Vatican spokesman Father Federico Lombardi told the Register Nov. 2: “As has already occurred in the past, Scalfari refers in quotes what the Pope supposedly told him, but many times it does not correspond to reality, since he does not record nor transcribe the exact words of the Pope, as he himself has said many times. So it is clear that what is being reported by him in the latest article about the divorced and remarried is in no way reliable and cannot be considered as the Pope’s thinking.”

Father Lombardi said he would not be issuing a statement about the matter as those who have “followed the preceding events and work in Italy know the way Scalfari writes and knows these things well.” Over the past two years, Scalfari has written several such articles following conversations with Pope Francis, each of which has drawn controversy.

(Emphasis supplied.) We have said elsewhere: this is a very funny way of saying “The Pope never said anything like that to Scalfari.” What this statement is, to our eye, is a long way of saying, “Scalfari generally makes things up. Don’t listen to him.” That’s some denial.

We have some brief questions, then:

  • Did the Pope say it or not? Saying Scalfari is generally not to be believed is not the same thing as saying that Scalfari fabricated the quote in question.
  • Perhaps more to the point, why does the Vatican, if it “know[s] the way Scalfari writes,” not insist on producing and making available a verbatim recording of interviews with Scalfari? If Scalfari is such an inveterate fabricator, surely a prudent person would prepare his own record of the interview to avoid precisely this problem.
  • Perhaps even more to the point, why does the Holy Father agree to speak with Scalfari, knowing—as everyone who works in Italy knows, apparently—that Scalfari is going to fabricate quotes and attribute them to him? More than that, why does the Holy Father agree to speak with Scalfari when the Holy Father has been burned very publicly three or more times?

Edward Pentin himself asks this last question:

This exchange appears no different, which raises the question: why does the Pope continue to speak to someone such as Scalfari, and discuss such sensitive subjects with him, when he knows he is unreliable but likely to report his words without reference to a recording or transcript?

Why, indeed? It seems to us that there are fundamentally two possible answers. One, the Holy Father does not care that he’ll be misquoted. There are a lot of possibilities, but given Fr. Lombardi’s comments, one assumes that it’s because he personally likes Scalfari and is inclined to indulge his impressionistic interview style. Two, the Holy Father views Scalfari as useful for getting deniable ideas out there. If people like the idea, nothing need be said. If people don’t like the idea, well, it’s Scalfari and he makes things up.

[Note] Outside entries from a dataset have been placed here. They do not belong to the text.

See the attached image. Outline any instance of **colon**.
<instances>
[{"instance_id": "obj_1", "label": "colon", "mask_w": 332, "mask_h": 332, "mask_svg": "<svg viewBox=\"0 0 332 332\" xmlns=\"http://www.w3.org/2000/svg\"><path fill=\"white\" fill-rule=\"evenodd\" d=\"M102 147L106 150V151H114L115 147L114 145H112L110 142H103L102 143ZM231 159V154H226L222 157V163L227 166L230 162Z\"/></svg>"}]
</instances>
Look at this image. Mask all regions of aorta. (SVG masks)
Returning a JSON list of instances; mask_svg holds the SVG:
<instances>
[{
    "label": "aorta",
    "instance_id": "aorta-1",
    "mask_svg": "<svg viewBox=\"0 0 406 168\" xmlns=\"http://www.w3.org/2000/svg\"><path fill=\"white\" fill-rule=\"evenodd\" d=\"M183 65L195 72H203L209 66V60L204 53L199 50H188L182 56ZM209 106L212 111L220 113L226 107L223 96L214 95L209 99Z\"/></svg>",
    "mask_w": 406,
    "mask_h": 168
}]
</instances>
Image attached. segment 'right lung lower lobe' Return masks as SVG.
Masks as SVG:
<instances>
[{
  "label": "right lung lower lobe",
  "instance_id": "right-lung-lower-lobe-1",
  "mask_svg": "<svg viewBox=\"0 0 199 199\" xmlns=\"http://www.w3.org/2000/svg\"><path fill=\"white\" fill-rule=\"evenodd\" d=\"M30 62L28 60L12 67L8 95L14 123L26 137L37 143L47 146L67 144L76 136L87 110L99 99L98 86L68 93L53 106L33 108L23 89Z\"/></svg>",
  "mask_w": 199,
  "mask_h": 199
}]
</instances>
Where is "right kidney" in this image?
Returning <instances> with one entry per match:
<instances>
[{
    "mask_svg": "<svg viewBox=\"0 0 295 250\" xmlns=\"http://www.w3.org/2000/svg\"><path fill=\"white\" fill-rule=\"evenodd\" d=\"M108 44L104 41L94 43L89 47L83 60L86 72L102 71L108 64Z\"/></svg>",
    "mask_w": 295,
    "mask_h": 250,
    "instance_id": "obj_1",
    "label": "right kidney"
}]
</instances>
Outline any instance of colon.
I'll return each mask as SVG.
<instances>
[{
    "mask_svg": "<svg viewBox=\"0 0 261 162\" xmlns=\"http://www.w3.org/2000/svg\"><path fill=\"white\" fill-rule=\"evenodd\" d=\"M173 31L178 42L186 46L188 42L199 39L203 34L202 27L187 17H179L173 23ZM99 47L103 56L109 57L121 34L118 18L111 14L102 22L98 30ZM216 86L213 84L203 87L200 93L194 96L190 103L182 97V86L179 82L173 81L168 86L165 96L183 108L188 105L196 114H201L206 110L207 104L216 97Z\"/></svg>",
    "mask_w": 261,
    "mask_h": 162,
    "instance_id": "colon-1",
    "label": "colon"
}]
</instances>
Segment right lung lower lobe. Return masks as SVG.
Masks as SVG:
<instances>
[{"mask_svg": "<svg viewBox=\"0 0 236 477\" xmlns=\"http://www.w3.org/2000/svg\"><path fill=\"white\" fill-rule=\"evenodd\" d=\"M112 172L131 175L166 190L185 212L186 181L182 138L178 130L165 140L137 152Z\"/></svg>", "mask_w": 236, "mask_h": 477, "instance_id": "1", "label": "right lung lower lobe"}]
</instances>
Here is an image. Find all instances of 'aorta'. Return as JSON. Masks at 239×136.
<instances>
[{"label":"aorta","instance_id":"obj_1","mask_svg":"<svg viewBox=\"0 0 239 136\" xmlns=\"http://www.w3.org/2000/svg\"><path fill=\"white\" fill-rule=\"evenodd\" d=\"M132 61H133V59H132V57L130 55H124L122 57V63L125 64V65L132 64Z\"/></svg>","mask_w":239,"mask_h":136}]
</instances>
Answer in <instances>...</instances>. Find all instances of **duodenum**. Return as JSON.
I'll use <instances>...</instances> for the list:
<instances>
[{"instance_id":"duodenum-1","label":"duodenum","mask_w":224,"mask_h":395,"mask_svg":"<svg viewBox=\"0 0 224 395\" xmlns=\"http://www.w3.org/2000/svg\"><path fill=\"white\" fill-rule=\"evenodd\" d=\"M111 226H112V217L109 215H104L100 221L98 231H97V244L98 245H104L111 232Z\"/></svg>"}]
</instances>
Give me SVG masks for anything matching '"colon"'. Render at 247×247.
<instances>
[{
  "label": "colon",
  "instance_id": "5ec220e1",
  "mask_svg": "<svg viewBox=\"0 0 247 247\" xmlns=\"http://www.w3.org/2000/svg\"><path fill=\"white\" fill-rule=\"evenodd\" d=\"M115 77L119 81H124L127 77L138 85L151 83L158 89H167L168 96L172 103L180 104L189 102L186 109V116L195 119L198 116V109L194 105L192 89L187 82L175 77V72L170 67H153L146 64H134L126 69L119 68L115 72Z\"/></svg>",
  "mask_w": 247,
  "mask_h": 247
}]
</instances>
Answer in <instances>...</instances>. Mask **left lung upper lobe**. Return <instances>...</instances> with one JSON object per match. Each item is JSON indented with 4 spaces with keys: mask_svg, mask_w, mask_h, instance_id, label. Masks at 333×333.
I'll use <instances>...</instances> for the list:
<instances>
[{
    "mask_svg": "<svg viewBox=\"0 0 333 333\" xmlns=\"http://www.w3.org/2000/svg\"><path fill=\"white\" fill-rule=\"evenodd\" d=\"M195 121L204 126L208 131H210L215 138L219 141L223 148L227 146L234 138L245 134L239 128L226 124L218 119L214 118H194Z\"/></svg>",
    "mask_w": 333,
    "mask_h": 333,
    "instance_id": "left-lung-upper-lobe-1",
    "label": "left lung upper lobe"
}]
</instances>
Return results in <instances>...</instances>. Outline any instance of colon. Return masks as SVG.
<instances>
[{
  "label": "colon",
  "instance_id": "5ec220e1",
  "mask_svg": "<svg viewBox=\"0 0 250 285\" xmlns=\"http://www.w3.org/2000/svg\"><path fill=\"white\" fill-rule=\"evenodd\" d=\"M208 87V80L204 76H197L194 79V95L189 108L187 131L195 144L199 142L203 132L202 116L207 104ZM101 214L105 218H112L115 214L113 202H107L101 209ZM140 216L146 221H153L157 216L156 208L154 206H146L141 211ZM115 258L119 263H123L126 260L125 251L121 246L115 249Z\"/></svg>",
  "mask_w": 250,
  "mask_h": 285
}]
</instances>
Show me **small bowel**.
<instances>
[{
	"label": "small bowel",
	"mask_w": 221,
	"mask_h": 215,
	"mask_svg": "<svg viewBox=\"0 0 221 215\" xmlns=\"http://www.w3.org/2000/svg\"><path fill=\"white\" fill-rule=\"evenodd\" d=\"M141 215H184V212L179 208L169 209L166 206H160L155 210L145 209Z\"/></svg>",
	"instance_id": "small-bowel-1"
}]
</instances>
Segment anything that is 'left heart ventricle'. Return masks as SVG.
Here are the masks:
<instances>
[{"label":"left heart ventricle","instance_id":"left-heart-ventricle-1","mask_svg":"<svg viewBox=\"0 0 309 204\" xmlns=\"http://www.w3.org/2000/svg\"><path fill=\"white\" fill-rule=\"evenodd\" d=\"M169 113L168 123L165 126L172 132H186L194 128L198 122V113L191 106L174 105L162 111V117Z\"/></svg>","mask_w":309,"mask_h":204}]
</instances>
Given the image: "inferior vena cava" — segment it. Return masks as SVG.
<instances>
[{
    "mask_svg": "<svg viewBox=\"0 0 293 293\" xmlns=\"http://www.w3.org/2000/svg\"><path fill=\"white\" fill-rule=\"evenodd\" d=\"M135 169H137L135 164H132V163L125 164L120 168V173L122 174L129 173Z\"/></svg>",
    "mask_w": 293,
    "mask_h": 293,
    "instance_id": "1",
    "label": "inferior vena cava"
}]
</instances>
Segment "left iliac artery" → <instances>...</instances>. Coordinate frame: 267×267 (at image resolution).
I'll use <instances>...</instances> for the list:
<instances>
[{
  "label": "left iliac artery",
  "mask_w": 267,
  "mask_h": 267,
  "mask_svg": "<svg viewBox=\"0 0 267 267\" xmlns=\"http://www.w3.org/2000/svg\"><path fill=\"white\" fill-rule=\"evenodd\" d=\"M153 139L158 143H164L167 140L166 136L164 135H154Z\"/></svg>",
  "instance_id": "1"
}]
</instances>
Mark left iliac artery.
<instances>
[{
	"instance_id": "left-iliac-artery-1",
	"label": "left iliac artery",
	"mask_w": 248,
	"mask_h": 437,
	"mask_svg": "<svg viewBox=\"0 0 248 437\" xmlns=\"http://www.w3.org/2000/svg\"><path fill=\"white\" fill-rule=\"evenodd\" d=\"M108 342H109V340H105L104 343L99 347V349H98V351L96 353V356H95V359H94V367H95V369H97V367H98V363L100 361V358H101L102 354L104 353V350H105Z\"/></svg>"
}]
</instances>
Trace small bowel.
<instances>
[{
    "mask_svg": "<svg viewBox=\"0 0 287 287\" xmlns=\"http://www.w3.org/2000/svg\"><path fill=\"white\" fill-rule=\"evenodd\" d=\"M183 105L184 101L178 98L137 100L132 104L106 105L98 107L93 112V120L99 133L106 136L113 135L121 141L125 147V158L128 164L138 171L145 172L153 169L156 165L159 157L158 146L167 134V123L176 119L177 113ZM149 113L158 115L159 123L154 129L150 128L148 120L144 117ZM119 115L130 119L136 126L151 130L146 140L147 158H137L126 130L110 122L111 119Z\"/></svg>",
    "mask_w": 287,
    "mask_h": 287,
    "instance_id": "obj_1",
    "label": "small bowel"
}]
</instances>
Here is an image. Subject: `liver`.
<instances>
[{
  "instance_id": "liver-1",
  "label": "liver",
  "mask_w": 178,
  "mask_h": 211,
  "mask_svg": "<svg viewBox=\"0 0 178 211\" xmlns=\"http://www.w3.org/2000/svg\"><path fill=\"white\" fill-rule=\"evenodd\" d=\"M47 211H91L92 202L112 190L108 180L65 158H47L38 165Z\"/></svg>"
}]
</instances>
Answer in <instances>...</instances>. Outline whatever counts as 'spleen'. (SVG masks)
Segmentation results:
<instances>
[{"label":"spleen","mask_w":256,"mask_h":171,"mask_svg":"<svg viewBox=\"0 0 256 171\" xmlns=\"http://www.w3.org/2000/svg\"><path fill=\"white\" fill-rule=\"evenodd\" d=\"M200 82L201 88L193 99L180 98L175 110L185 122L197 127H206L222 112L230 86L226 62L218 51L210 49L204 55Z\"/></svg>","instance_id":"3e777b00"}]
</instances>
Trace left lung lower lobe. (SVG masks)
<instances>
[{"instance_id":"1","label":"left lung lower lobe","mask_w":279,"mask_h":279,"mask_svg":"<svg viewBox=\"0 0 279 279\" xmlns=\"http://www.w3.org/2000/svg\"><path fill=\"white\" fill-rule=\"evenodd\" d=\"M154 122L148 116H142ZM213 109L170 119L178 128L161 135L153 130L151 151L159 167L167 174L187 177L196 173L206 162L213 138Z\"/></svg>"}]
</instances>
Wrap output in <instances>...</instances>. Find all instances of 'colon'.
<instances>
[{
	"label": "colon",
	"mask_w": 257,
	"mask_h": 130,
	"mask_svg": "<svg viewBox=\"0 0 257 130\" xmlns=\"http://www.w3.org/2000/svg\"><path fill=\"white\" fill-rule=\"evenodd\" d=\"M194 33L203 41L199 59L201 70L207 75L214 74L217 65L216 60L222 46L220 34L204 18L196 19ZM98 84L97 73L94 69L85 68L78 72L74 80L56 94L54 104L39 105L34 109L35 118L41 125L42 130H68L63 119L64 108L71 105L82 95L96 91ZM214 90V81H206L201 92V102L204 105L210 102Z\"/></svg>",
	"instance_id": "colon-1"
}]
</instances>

Why deny the obvious, child?

Rorate Caeli reports that Eugenio Scalfari, one of the Holy Father’s (apparently) favorite journalists, has quoted the Holy Father, albeit in an editorial, to the effect that,

It is true — Pope Francis answered — it is a truth and for that matter the family that is the basis of any society changes continuously, as all things change around us. We must not think that the family does not exist any longer, it will always exist, because ours is a social species, and the family is the support beam of sociability, but it cannot be avoided that the current family, open as you say, contains some positive aspects, and some negative ones. … The diverse opinion of the bishops is part of this modernity of the Church and of the diverse societies in which she operated, but the goal is the same, and for that which regards the admission of the divorced to the Sacraments, [it] confirms that this principle has been accepted by the Synod. This is bottom line result, the de facto appraisals are entrusted to the confessors, but at the end of faster or slower paths, all the divorced who ask will be admitted.